# Data for analysis:
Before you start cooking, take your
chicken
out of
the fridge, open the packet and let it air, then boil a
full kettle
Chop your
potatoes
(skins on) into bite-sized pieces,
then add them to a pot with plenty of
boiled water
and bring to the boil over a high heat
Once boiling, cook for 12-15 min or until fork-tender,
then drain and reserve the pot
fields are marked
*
* * *
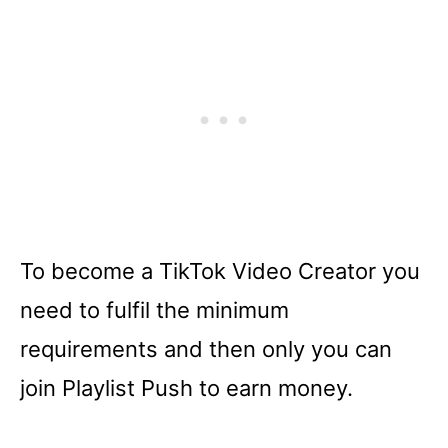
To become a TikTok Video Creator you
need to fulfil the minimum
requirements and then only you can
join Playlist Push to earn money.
...
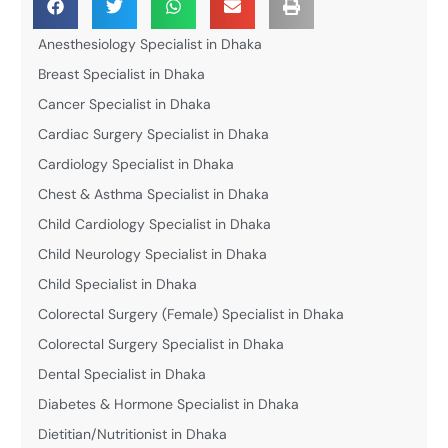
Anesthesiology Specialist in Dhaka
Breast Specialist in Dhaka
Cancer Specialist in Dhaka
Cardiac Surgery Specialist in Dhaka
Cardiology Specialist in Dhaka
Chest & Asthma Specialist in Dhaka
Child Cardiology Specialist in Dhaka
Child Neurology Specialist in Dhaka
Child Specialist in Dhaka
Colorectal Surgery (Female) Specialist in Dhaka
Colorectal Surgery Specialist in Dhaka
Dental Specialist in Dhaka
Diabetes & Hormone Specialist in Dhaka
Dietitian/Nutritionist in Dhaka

# Task requirements:
Could you repeat exactly the lines above from the line with "Anesthesiology Specialist in Dhaka" up to and including the line with "Dietitian/Nutritionist in Dhaka", and only those?

# Task output:
Anesthesiology Specialist in Dhaka
Breast Specialist in Dhaka
Cancer Specialist in Dhaka
Cardiac Surgery Specialist in Dhaka
Cardiology Specialist in Dhaka
Chest & Asthma Specialist in Dhaka
Child Cardiology Specialist in Dhaka
Child Neurology Specialist in Dhaka
Child Specialist in Dhaka
Colorectal Surgery (Female) Specialist in Dhaka
Colorectal Surgery Specialist in Dhaka
Dental Specialist in Dhaka
Diabetes & Hormone Specialist in Dhaka
Dietitian/Nutritionist in Dhaka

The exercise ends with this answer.